In this paper, the sine-Gordon expansion method is used to obtain analytical solutions of the conformable space-time generalized reaction Duffing model and conformable space-time Eckhaus equation with the aid of symbolic computation. These equations can be reduced into ordinary differential equations (ODEs) using a suitable wave transformation with a predicted polynomial-type solution.

## 1 Introduction

Nonlinear fractional differential equations (FDEs) have an important role in studying various areas of engineering, physics, and applied mathematics [1,2,3,4,5]. Investigation of analytical solutions of nonlinear FDEs is very important in the analysis of some physical phenomena, such as plasma physics, solid-state physics, nonlinear optics, and so on [6,7,8,9]. In order to understand the mechanisms of these cases, it is necessary to obtain their exact solutions [10, 11]. Thus, many researchers have tried to obtain analytical solutions of these equations. Therefore, many methods and techniques are found to seek exact solutions of nonlinear FDEs, such as separating variables method , homotopy analysis method , Adomian decomposition method , fractional complex transform , variational iteration method , Hirota’s bilinear method , homotopy perturbation pade technique , $$\frac{G'}{G^{2}}$$-expansion method , sub-equation method [20, 21], simplest equation method [22, 23], first integral method , and so on. In this letter, the following two FDEs are solved using the sine-Gordon expansion method:

(I) The form of the space-time fractional Eckhaus equation

$$i D_{t}^{\alpha }\varphi + D_{x}^{2 \alpha } \varphi +2 D_{x} ^{\alpha } \vert \varphi \vert ^{2} \varphi + \vert \varphi \vert ^{4} \varphi =0,$$
(1)

where $$\varphi =\varphi (x,t)$$, $$\varphi : \mathbb{R}^{2}\rightarrow \mathbb{C}$$. This equation was introduced by Wiktor Eckhaus to describe the propagation of waves in dispersive media . Many of the properties of the Eckhaus were studied in .

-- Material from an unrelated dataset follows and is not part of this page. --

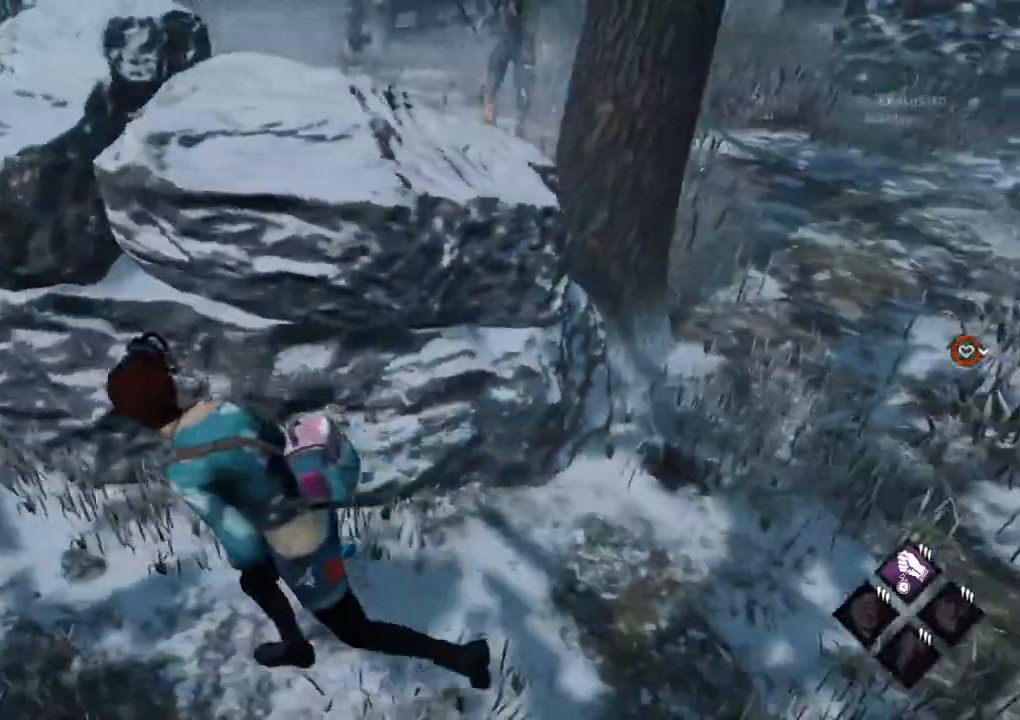
{"keys": ["d", "shift"], "mouse": [], "mouse_move": "still", "events": [[317, "s", "down"], [450, "a", "up"], [450, "d", "down"], [500, "s", "up"]]}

(II) The form of the space-time fractional generalized reaction Duffing model 

$$D_{t}^{2\alpha } \varphi +a D_{x}^{2\alpha } \varphi +b \varphi +c \varphi ^{2}+d\varphi ^{3}=0.$$
(2)

This model illustrates the motion of a damped oscillator. It is a case of a dynamical system which presents chaotic behavior. Here, $$D^{\alpha }$$ is the conformable derivative [28, 29]. The paper is organized as follows. Section 2 is given to introduce the definition of the conformable derivative and its properties. Description of the conformable sine-Gordon expansion method and its application to the space-time FDEs are given in Sect. 3. We obtain exact solutions to the space-time fractional Eckhaus equation and the space-time fractional generalized reaction Duffing model with sine-Gordon expansion method in Sect. 4. Conclusions of this paper are summarized in Sect. 5.

## 2 Definition of the conformable derivative and its properties

In this section, we illustrate the definition of the conformable derivative and some of its important properties of order α with respect to the independent variable z as follows .

### Definition 1

For a function $$g:[0,\infty ]\rightarrow \mathbb{R}$$, the conformable fractional derivative of g of order α is defined by

$$D^{\alpha }\bigl\{ g(z)\bigr\} =\lim_{\eta \rightarrow 0} \frac{g(z+\eta z^{1- \alpha })-g(z)}{\eta }.$$
(3)

Some well-known properties to this newly defined fractional derivative are as follows.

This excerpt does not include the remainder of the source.